***** The data *****

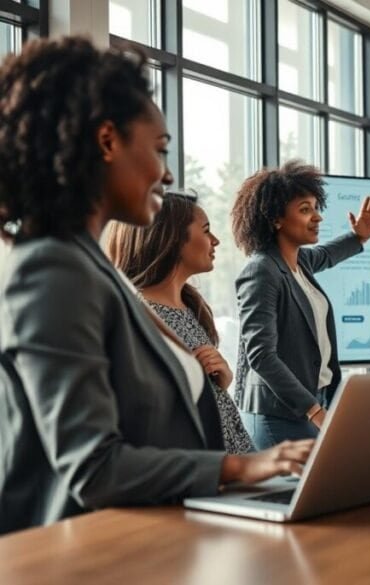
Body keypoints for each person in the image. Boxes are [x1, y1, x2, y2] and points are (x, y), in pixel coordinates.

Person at [0, 37, 312, 534]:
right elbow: (94, 468)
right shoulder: (52, 268)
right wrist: (240, 467)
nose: (167, 175)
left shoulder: (91, 265)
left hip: (151, 536)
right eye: (160, 149)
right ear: (107, 142)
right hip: (85, 552)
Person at [231, 162, 370, 449]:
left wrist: (359, 236)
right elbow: (261, 355)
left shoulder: (299, 262)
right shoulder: (262, 271)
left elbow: (327, 254)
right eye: (305, 209)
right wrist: (313, 410)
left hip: (311, 403)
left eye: (315, 207)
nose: (317, 217)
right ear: (276, 219)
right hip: (279, 413)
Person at [105, 190, 256, 454]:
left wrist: (222, 383)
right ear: (171, 240)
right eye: (206, 231)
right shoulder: (136, 317)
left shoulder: (191, 307)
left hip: (230, 461)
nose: (216, 240)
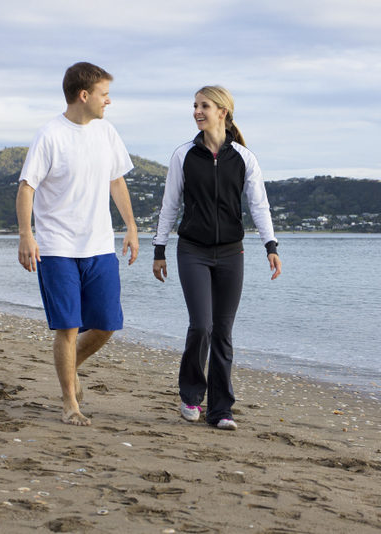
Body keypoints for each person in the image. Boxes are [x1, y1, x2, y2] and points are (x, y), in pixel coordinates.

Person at [152, 85, 281, 430]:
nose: (197, 111)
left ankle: (221, 409)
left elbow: (259, 205)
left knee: (223, 331)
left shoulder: (243, 158)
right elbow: (170, 205)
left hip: (230, 254)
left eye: (203, 106)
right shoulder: (183, 155)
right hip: (192, 250)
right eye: (194, 105)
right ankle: (191, 395)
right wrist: (159, 249)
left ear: (222, 112)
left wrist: (271, 245)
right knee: (201, 326)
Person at [16, 61, 138, 427]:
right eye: (104, 94)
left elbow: (117, 181)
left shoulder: (107, 132)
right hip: (56, 248)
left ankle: (71, 369)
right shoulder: (50, 135)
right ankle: (70, 402)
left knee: (106, 325)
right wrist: (26, 235)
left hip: (99, 246)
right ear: (84, 96)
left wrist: (131, 226)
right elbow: (26, 188)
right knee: (67, 328)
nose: (109, 101)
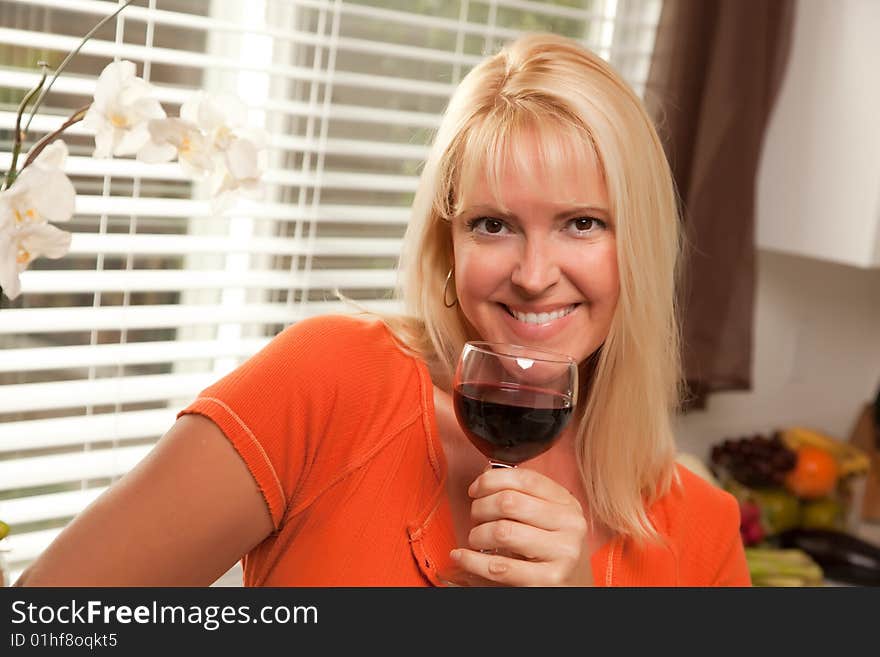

*****

Your instructions → Output the lines above in full and exactly. Leave out every picture.

Your solution →
Body keypoints for each person in the image. Boxes are [x1, y1, x2, y2] and points are (x, y), in pixel coordinates.

Person at [0, 37, 312, 534]:
right elbow: (94, 468)
right shoulder: (52, 268)
right wrist: (240, 467)
nose: (167, 175)
left shoulder: (91, 265)
left hip: (151, 536)
right eye: (160, 149)
right ear: (107, 142)
right hip: (85, 552)
Person at [231, 162, 370, 449]:
left wrist: (359, 236)
right elbow: (261, 355)
left shoulder: (299, 262)
right shoulder: (262, 271)
left elbow: (327, 254)
right eye: (305, 209)
right wrist: (313, 410)
left hip: (311, 403)
left eye: (315, 207)
nose: (317, 217)
right ear: (276, 219)
right hip: (279, 413)
Person at [105, 190, 256, 454]:
left wrist: (222, 383)
right ear: (171, 240)
right eye: (206, 231)
right shoulder: (136, 317)
left shoulder: (191, 307)
left hip: (230, 461)
nose: (216, 240)
Body keypoints for each person in the image. Boxes are [x1, y1, x2, y2] and points are (x, y), in pixel coordinates.

Person at [152, 85, 281, 430]:
nose: (197, 111)
left ankle: (221, 409)
left elbow: (259, 205)
left knee: (223, 331)
left shoulder: (243, 158)
right elbow: (170, 205)
left hip: (230, 254)
left eye: (203, 106)
right shoulder: (183, 155)
right hip: (192, 250)
right eye: (194, 105)
right ankle: (191, 395)
right wrist: (159, 249)
left ear: (222, 112)
left wrist: (271, 245)
right knee: (201, 326)
Person at [16, 61, 138, 427]:
right eye: (104, 94)
left elbow: (117, 181)
left shoulder: (107, 132)
right hip: (56, 248)
left ankle: (71, 369)
right shoulder: (50, 135)
right ankle: (70, 402)
left knee: (106, 325)
right wrist: (26, 235)
left hip: (99, 246)
right ear: (84, 96)
left wrist: (131, 226)
right elbow: (26, 188)
right knee: (67, 328)
nose: (109, 101)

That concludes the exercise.